Gaza n'est ni l'endroit le plus pauvre, ni le plus peuplé du monde. Quiconque a visité un bidonville de Bombay ou du Caire peut vous le dire. Ce territoire est toutefois dans une situation unique, car c'est une grande prison à ciel ouvert. Le blocus dure depuis 18 mois, mais il s'est encore renforcé depuis l'opération "Plomb durci". Le ministre de la Défense [Ehud Barak] a décidé que, désormais, personne ne pourrait entrer ou sortir de Gaza, sauf pour des raisons humanitaires urgentes. Idem pour les marchandises. On ne laisse entrer que le minimum vital. Bien sûr, des produits continuent de transiter par les tunnels de Rafah, qui sont restés intacts malgré les bombardements, mais ils sont bien trop coûteux pour les pauvres, qui dépendent donc uniquement de l'aide humanitaire. En revanche, les militants du Hamas ne semblent pas trop touchés. Ismaïl Haniyeh [ancien Premier ministre de l'Autorité palestinienne] n'a pas l'air d'avoir maigri...

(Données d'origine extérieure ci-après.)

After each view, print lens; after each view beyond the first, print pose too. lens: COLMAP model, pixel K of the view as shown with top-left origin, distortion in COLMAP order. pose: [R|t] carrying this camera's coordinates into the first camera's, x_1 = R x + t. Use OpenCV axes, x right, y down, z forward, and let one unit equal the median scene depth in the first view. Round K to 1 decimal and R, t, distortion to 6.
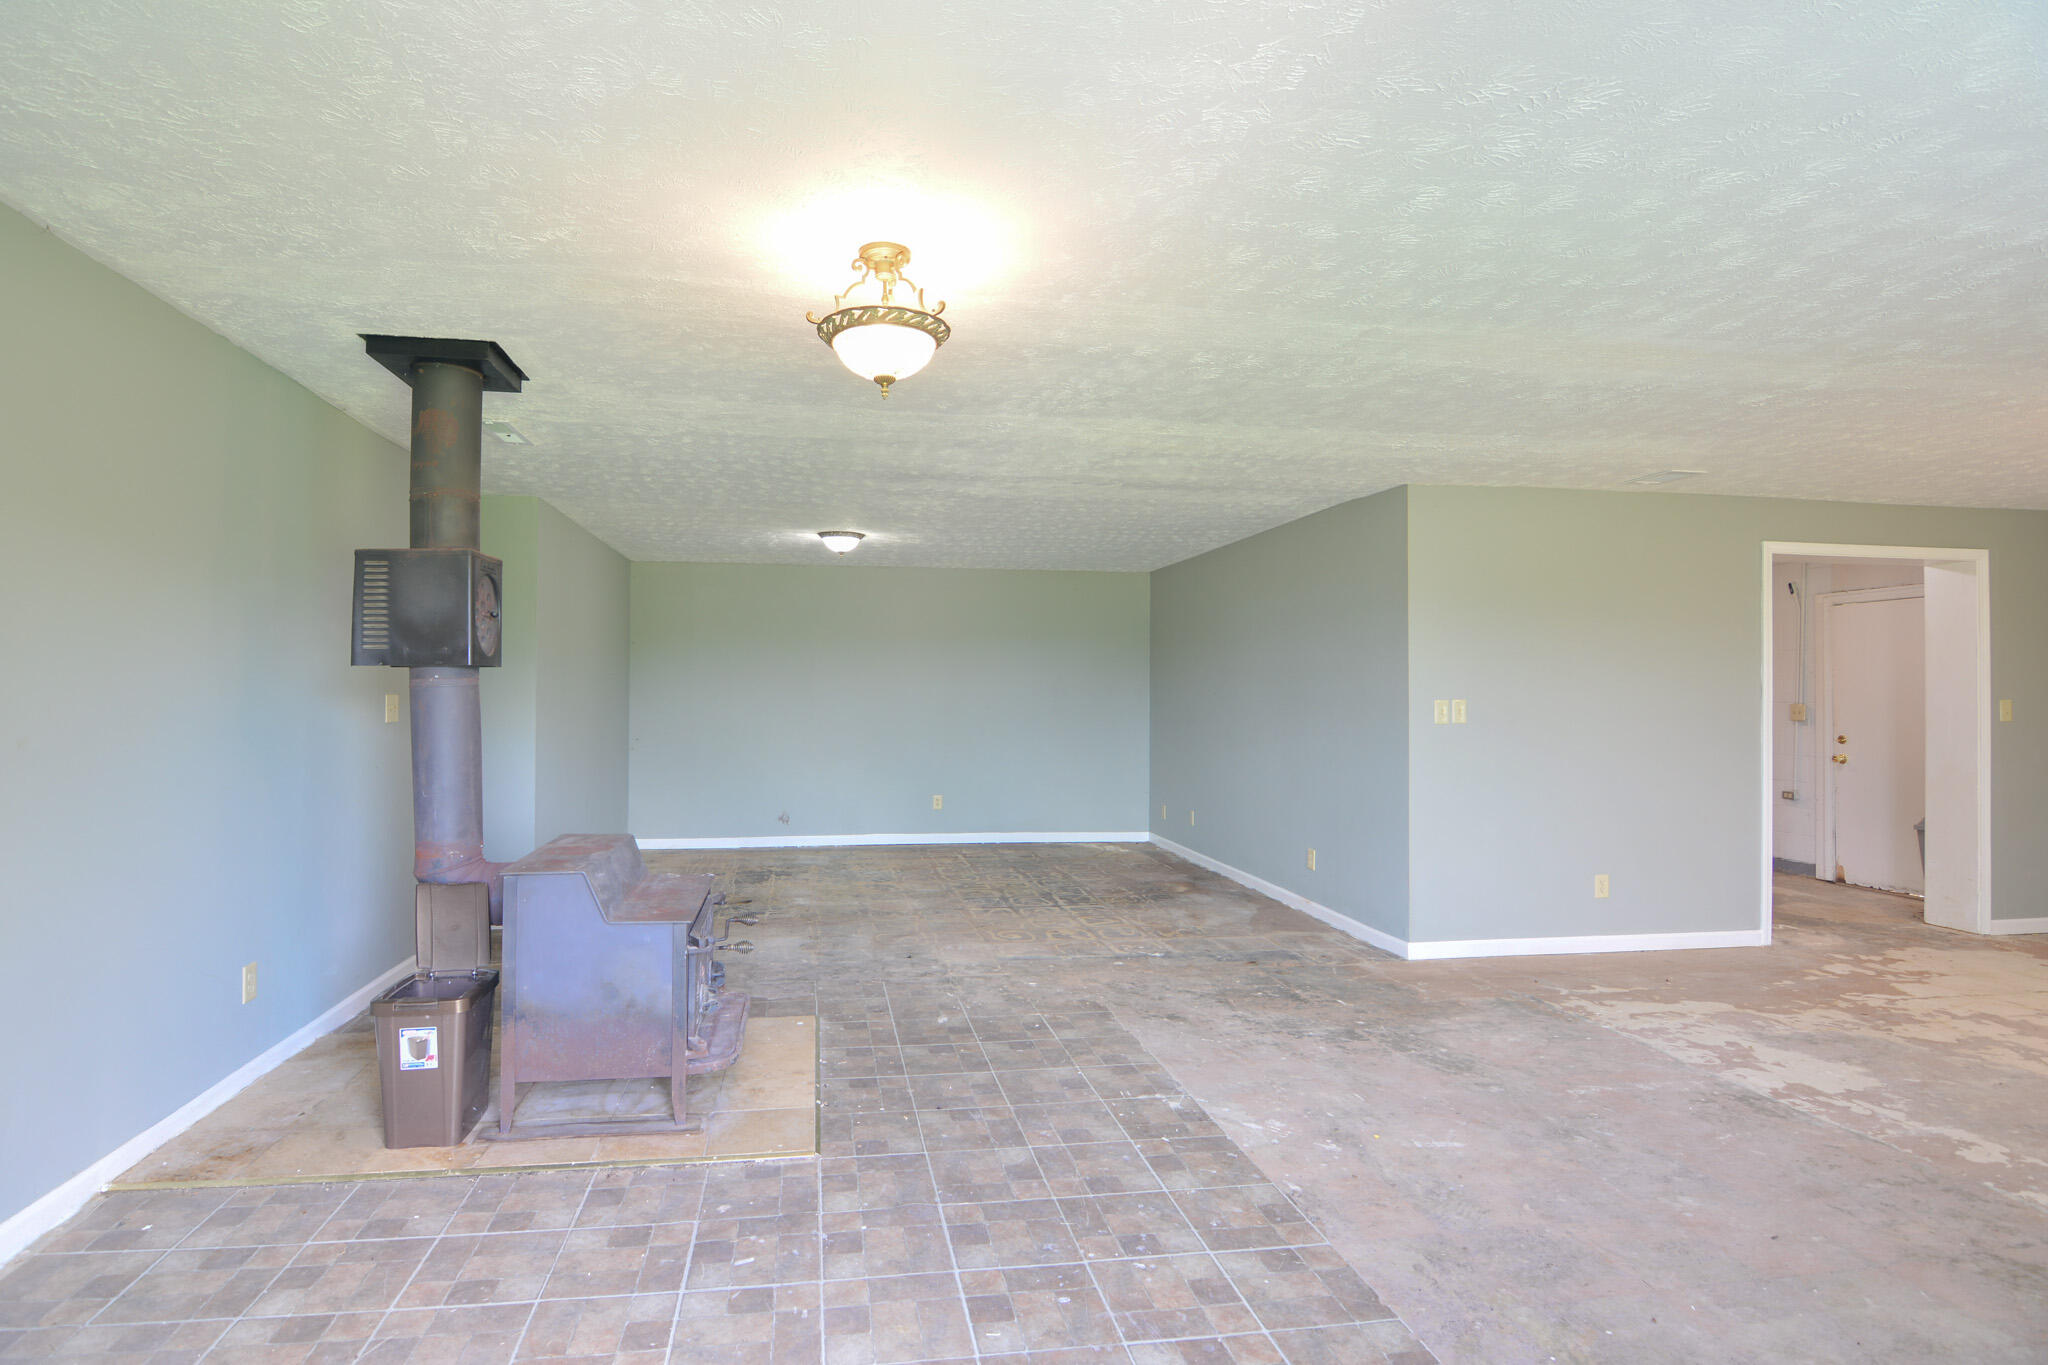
lens RADIAL K [[1021.7, 0, 976.8], [0, 1021.7, 680.4], [0, 0, 1]] dist [-0.004855, -0.008185]
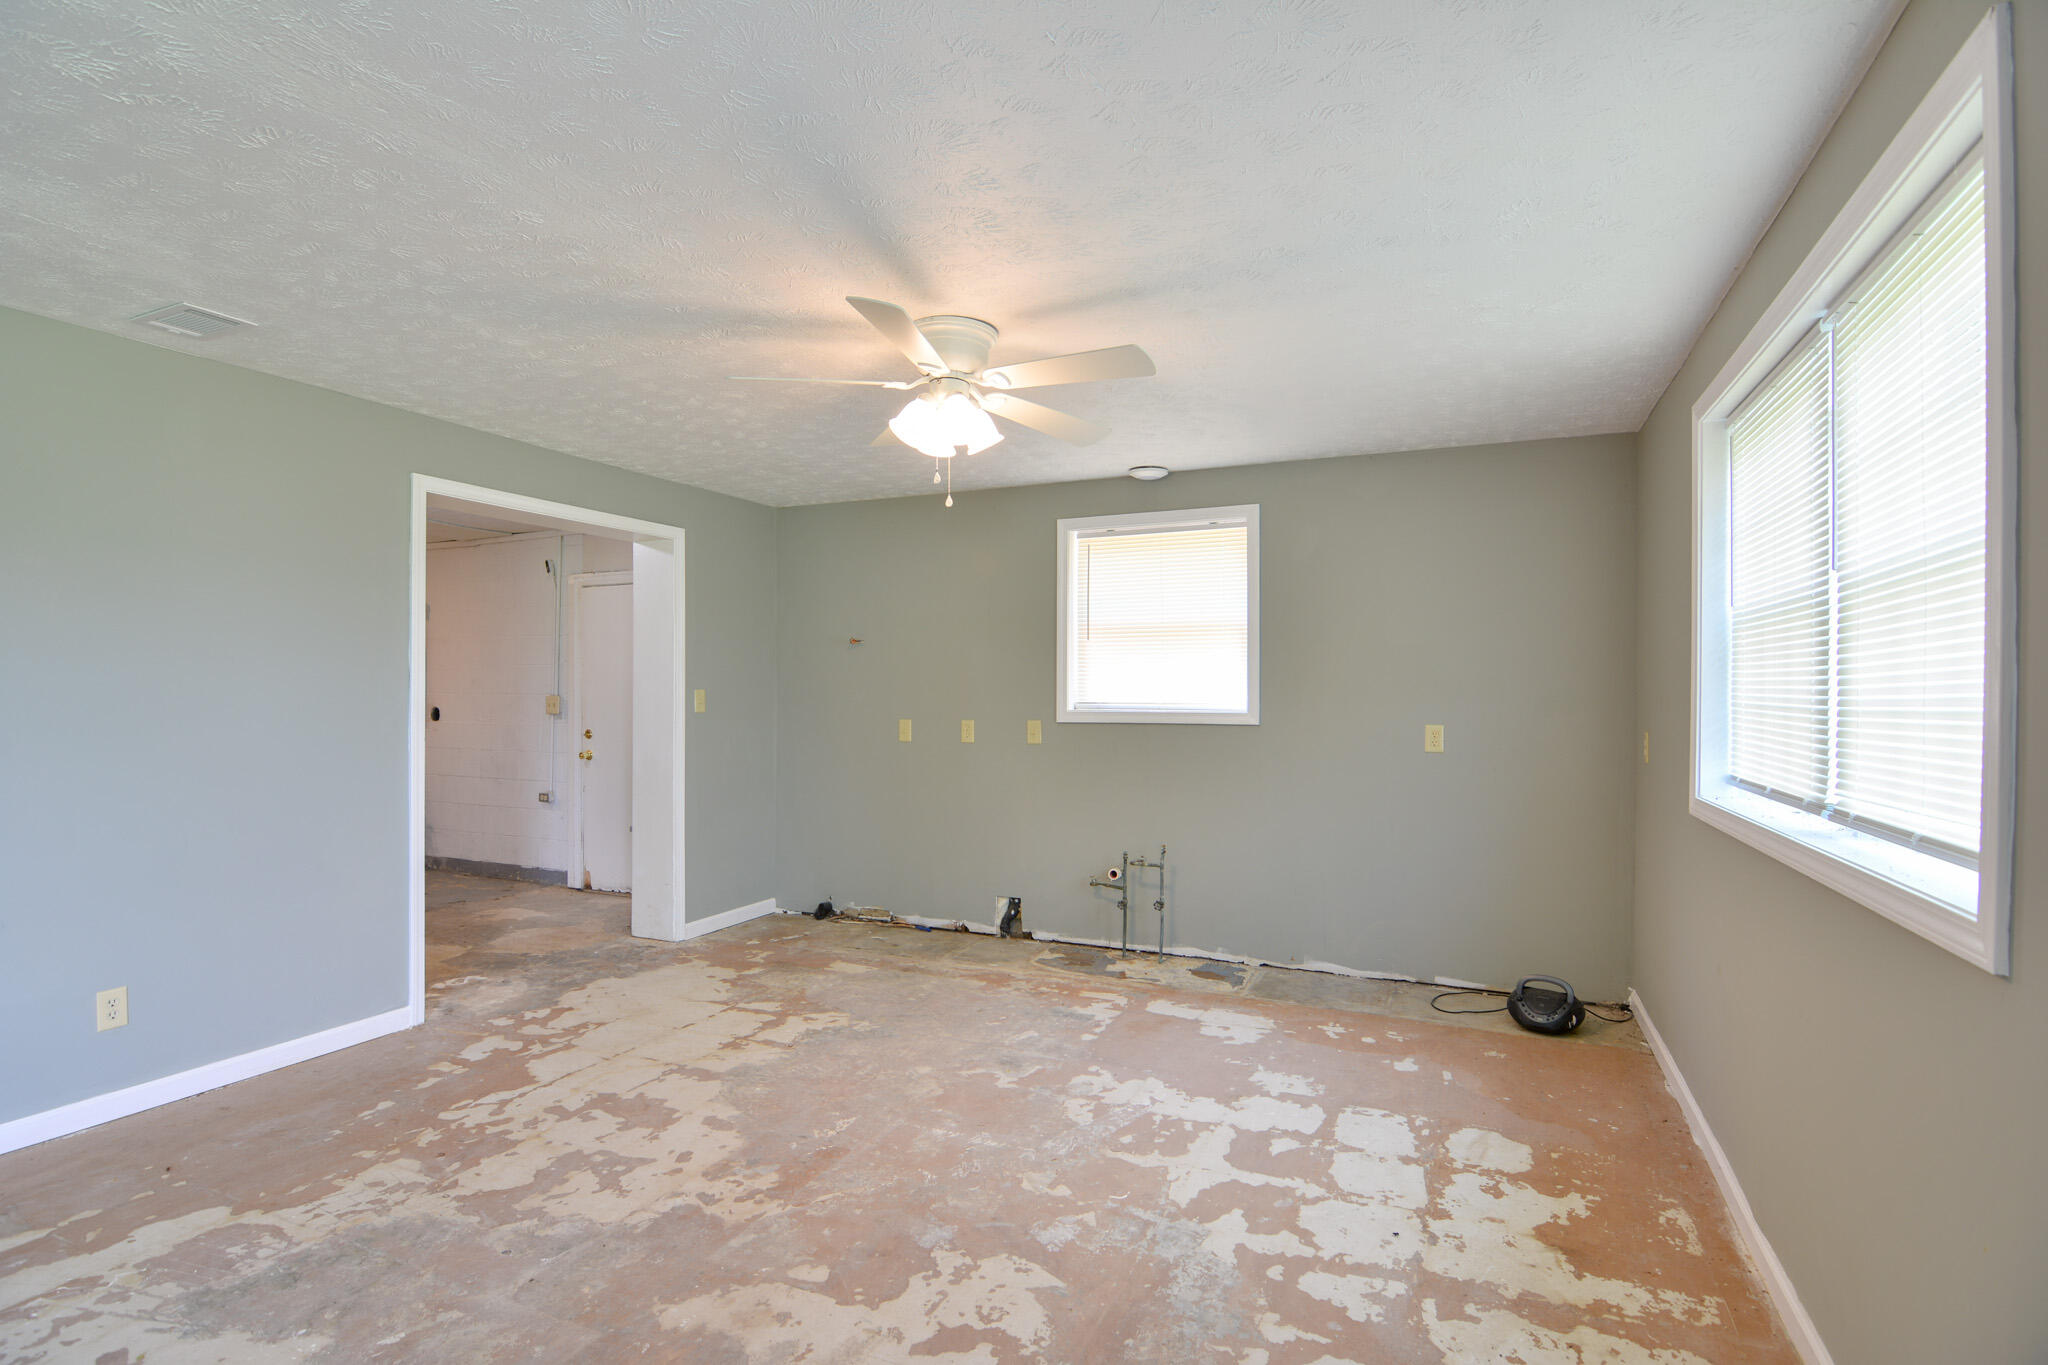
lens RADIAL K [[987.1, 0, 1017.5], [0, 987.1, 692.5], [0, 0, 1]] dist [-0.004039, -0.010184]
pose [[0.543968, -0.006988, 0.839077, 0.568021], [-0.009098, 0.999857, 0.014226, 0.008473], [-0.839057, -0.015372, 0.543826, 0.341137]]
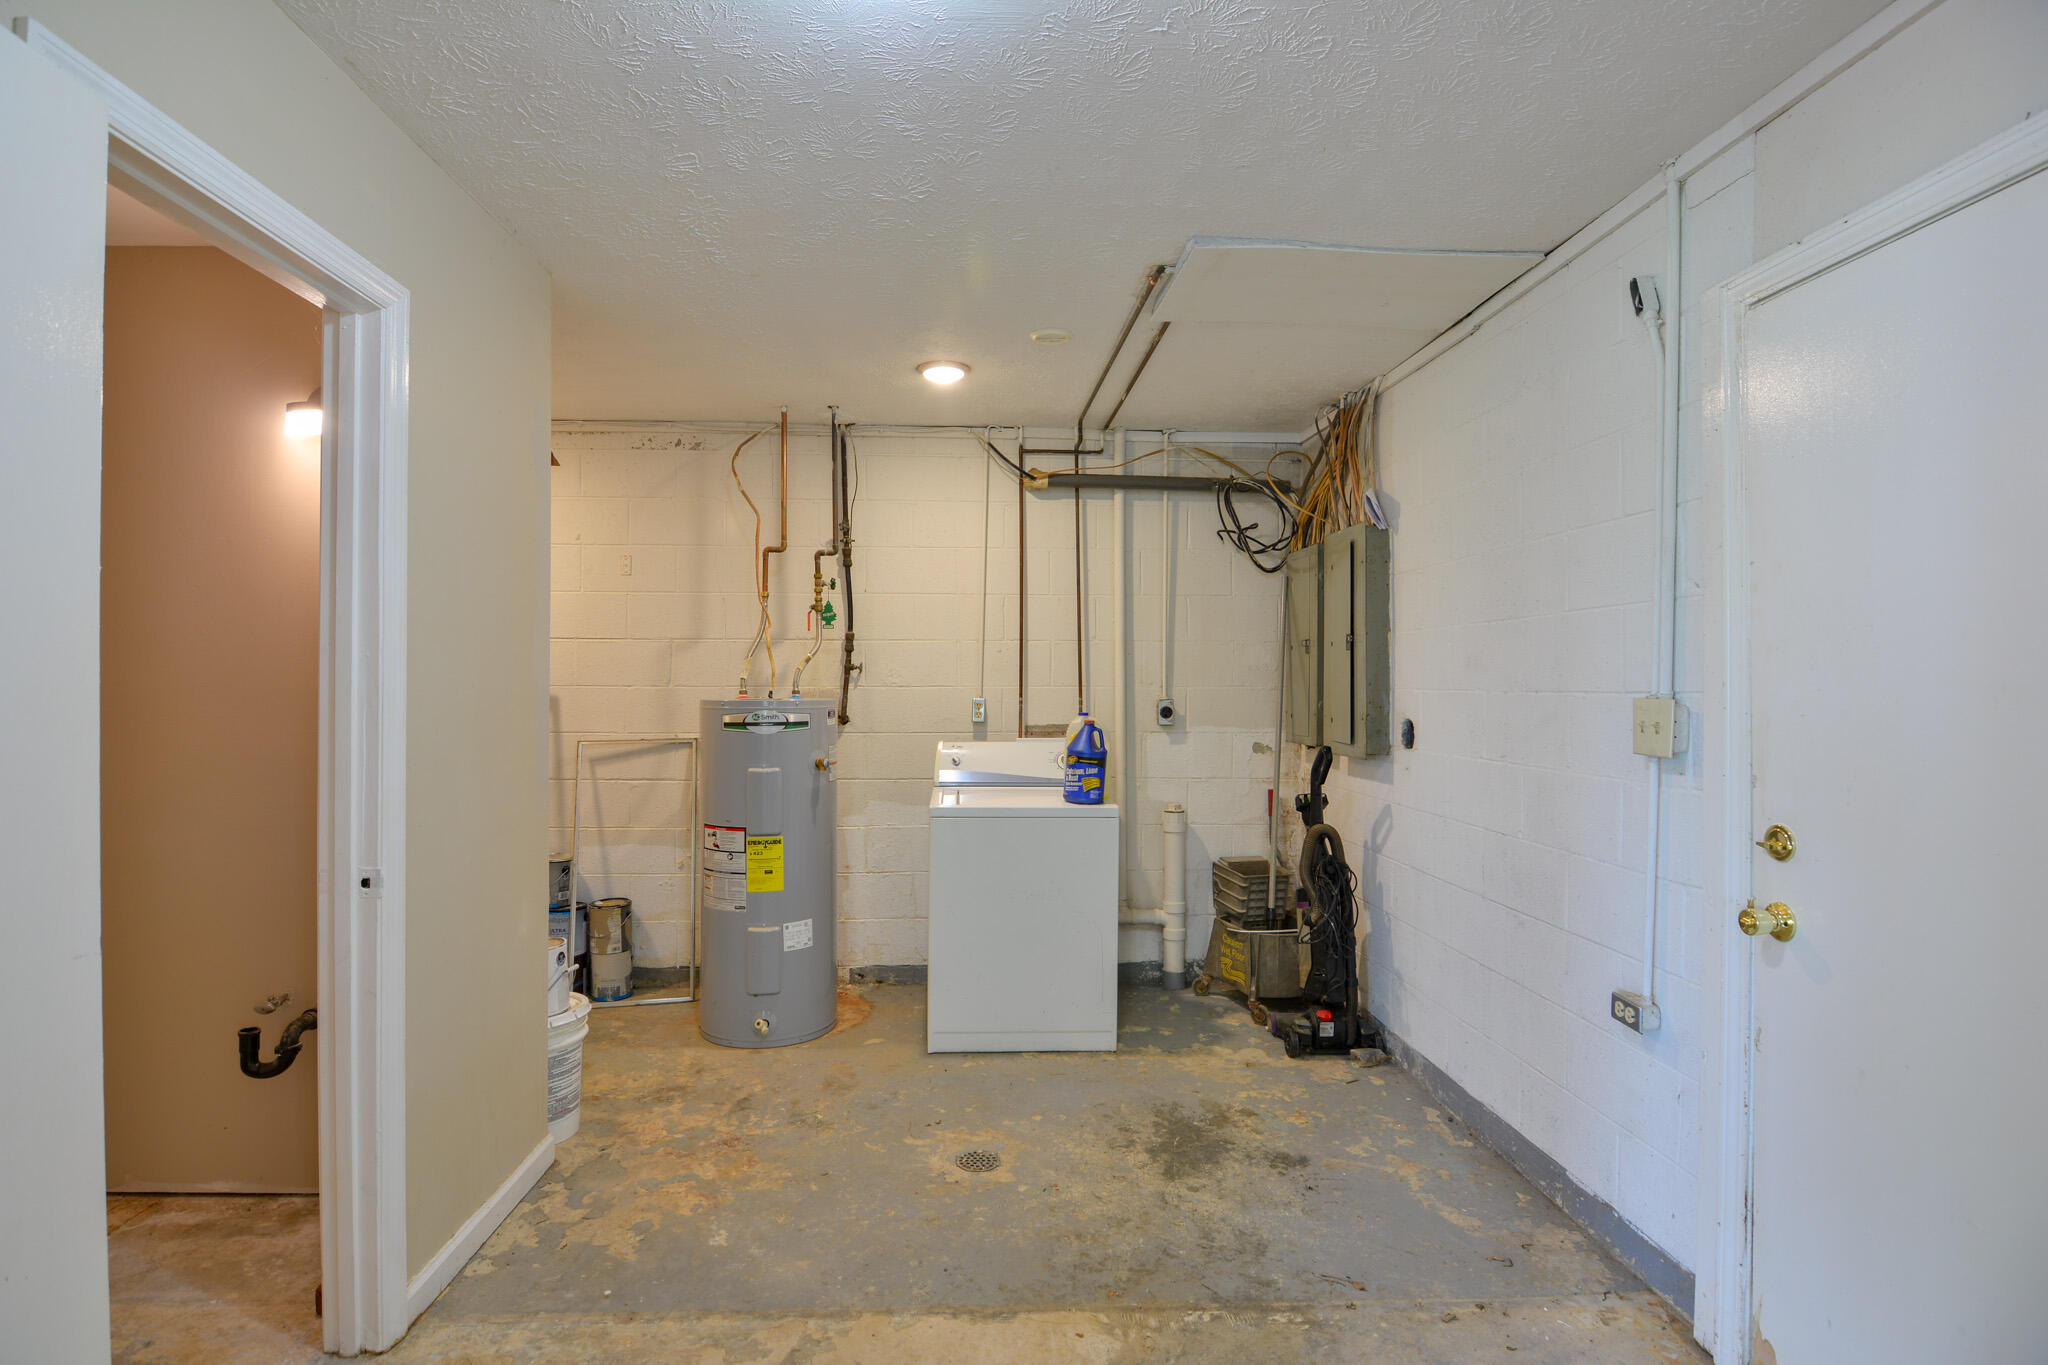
lens RADIAL K [[994.5, 0, 1028.2], [0, 994.5, 683.9], [0, 0, 1]] dist [-0.013890, -0.006369]
pose [[0.996748, -0.002466, -0.080547, 1.240664], [0.003084, 0.999967, 0.007558, 0.031611], [0.080525, -0.007782, 0.996722, 1.342291]]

Malgré le blocus et la situation humanitaire, Gaza n'est plus vraiment un sujet de discussion en Israël. Comme me le disait un ami journaliste, c'est comme si Gaza avait déjà été rayé de la carte. Les Gazaouis ont été déshumanisés, réduits à un tas de militants du Hamas. Et si quelqu'un s'aventure à parler de leurs souffrances, on lui rétorque immédiatement qu'il faut aussi penser aux habitants de Sdérot."